Good question! We do have an onEnter event for content controls (we call it binding.selectionChanged. We also have a binding.dataChanged event who gets triggered if the user changes the content and exits the content control

so an alternative solution to what Michael proposed is to create bindings for each content control in the document and then register for such events.

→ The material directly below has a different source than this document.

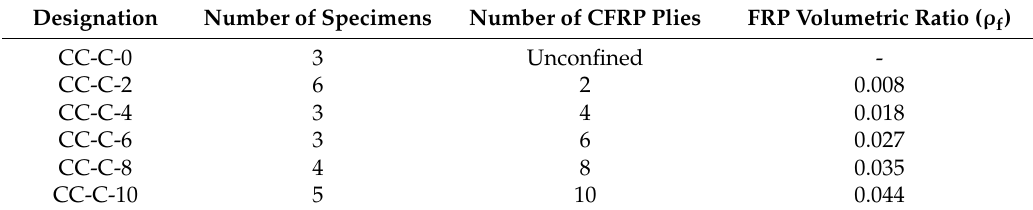
Table 1. Details of test specimens.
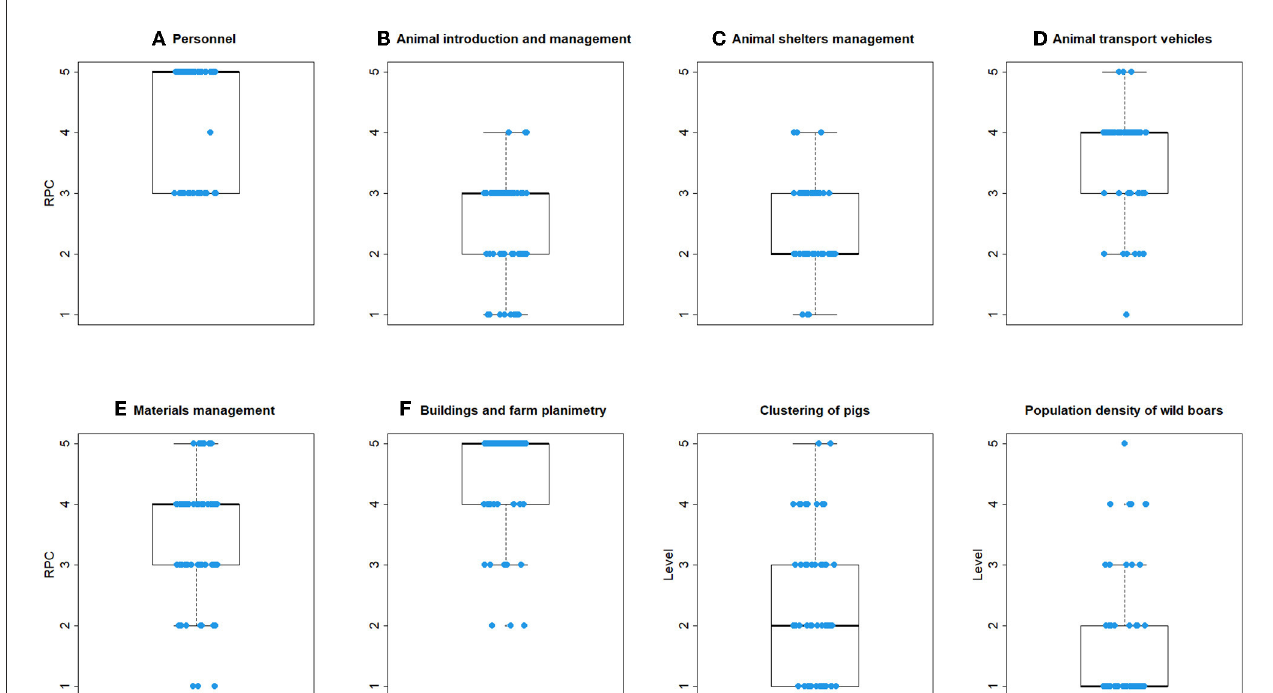
FIGURE4 Boxplot of the distribution of risk priority codes (RPC) for each criterion, obtained by the application of FMEA, local density of pigs, and wild boar population density, estimated in 60 commercial pig farms in Italy. In the boxes, the thick horizontal line represents the median risk priority code; the base and the top of the boxes are the first, and third quartiles, respectively. Whiskers extend to a maximum of 1.5 times the interquartile range. Points represent extreme values. Blue circles represent individual farm’s RPC’s.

you can achieve this by: 1. traversing the content control collection.(use body.contentControls collection) 2. for each content control, grab or set the title and use it to create a binding by named item. check the bindings.addFromNamedItem method. 3. on the callBack make sure to subscribe to the selectionChanged (or DataChanged) for the binding. the create binding code and register to the events will look like this:

function CreateCCSelectionChangedEvent() {
        Office.context.document.bindings.addFromNamedItemAsync("TitleOfTheContentControl", { id: 'Binding01' }, function (result) {
            if (result.status == 'succeeded') {
                result.value.addHandlerAsync(Office.EventType.BindingSelectionChanged, handler);
            }
        });
       
    }

    function handler() {
       console.log("Event Triggered!");
    }

Hope this helps!

Michael, My pany tried this approach a few years ago in a VSTO addin. It ended badly. The problem is the number of events you have to handle is horrific. The performance penalty is drastic and grows with the document size.